Надзиратели по ночам в волчок на двери видели, что творится в камере, да и труп Шпалы без головы свидетельствовал о далеко не безобидных развлечениях в камере. Знали уже и о кладе: кто-то заложил. Подозревали Яшу Шакала. Он с вечера после работы заходил в камеру, и Червонец дал ему золотой перстень с бриллиантом, чтобы достал чаю и анаши.
Началось разбирательство. Майор дал приказ на работу никого не выводить из камеры, на территорию монастыря никого не впускать и никого не выпускать, усилить охрану, добавить по пулемету на вышки, на колючую проволоку дать напряжение. Человек он военный и поступал в духе военного времени. Короче говоря, делал то, что только знал в своей жизни и умел.
Из Хмельницка из КГБ, куда Шаров позвонил, приехало шесть человек, ниже майора в звании не было. К начальнику отряда вызвали двух зеков, заставили отрыть сундук, открыли крышку и обнаружили на дне среди бумаг и денежных купюр опись драгоценностей.
Потом вызвали нашего бригадира Володю Шилокрута. Заставили отдать драгоценности. Шилокрут стал отпираться — ничего не брал, ничего не видел. Что они ему сделали, мы не знали, только в узкие монастырские окна видели, как Володю унесли на носилках в санчасть.
Вызвали другого зека из нашей камеры по кличке Гиббон, и пожилой полковник сказал ему:
— Вы у государства списанные люди, а мы защищаем интересы государства. Понял? Положи на стол все, что взял в сундуке.
Гиббон выложил драгоценности на стол.
— Возвращайся в камеру и скажи остальным, если не вернут все драгоценности, а у нас их полная опись, живым из камеры никто не выйдет, причем уже никогда.
Когда Гиббон вернулся в камеру, его стали спрашивать:
— Ну, что там?
— Так, ребята, всем хана, всю камеру положат из автоматов, если не отдадите драгоценности. У них опись есть. Нашли на дне сундука. А мы, безмозглые дураки, набросились тогда на железки. Я уже отдал, не захотел за Шилокрутом канать. А вы как знаете — отдавать, не отдавать. Одно знаю: они не шутят.
— А что насчет Шпалы, Тарзана и тех троих? — спросил кто-то из зеков.
— Об этом барахле даже и речи не было. Весь разговор сводился к драгоценностям. Это их интересовало больше.

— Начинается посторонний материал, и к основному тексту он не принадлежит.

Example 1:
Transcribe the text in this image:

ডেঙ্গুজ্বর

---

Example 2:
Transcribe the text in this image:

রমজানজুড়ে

Заключенным камеры двадцать четыре ничего другого не оставалось, как собрать и выдать начальству все драгоценности. Сотрудники КГБ только после этого уехали из зоны, забрав с собой сундук и драгоценности. А нашу камеру почти всю расформировали.
На другой день пришел лейтенант, наш отрядный по кличке Монгол. У него лицо в натуре было монгольское, вот ребята и дали кличку. Монгол зачитал, кому в какую камеру идти. Мне выпала девятая. Товарищи просили Монгола оставить меня в двадцать четвертой, а то они от скуки пропадут. На это Монгол ответил:
— Послушайте, ребята. Это не моя прихоть, так начальство решило. А то им, говорят, здесь уж слишком весело живется. С таким ансамблем, да с Дим Димычем во главе можно на гастроли ездить хоть за границу. Аншлаг будет полный. Не тюрьма, а какой-то ансамбль песни и пляски. Одни Шаляпины да Магомаевы собрались. А этот Дим Димыч, сказал полковник, ну настоящий Кола Бельды, маленький и толстый. Кажется, он тоже с Чукотки начинал свою, только уголовную, карьеру. Надо же, такое совпадение.
Мне ничего не оставалось: я взял матрац, помахал ребятам и пошел под конвоем в девятую камеру. Она располагалась в правом фасаде, возле большой кельи, которую приспособили под конференц-зал. В этом зале нам показывали кинофильмы.
В небольшой книжонке я прочитал про Изяславский монастырь. Оказывается, когда-то, давным-давно, еще в средние века, в этой келье сидели монахи-отшельники. А другие, которые были инквизиторами, устав от молитв и постов, развлекались — казнили отшельников. В полуподвальной камере монастыря был прикован на длинной цепи медведь. В потолке была сделана решетка, через которую в гости к медведю сбрасывали монаха.
Эта игра у монахов называлась кошки-мышки. Сами монахи сверху, через решетку, как на экране телевизора, наблюдали за поединком, который всегда заканчивался однозначно — не в пользу отшельника.
Уже после революции на чердаке монастыря нашли станок для растяжения человека, распятие, кандалы. В общем, весь «спортивный инвентарь», который использовали инквизиторы в своей работе.
В девятую камеру вместе со мной попали Скула, Клык и Слепой. Эта камера была поменьше, всего на двадцать четыре человека. После двадцать четвертой камеры эта была все равно что отдельное купе после общего вагона.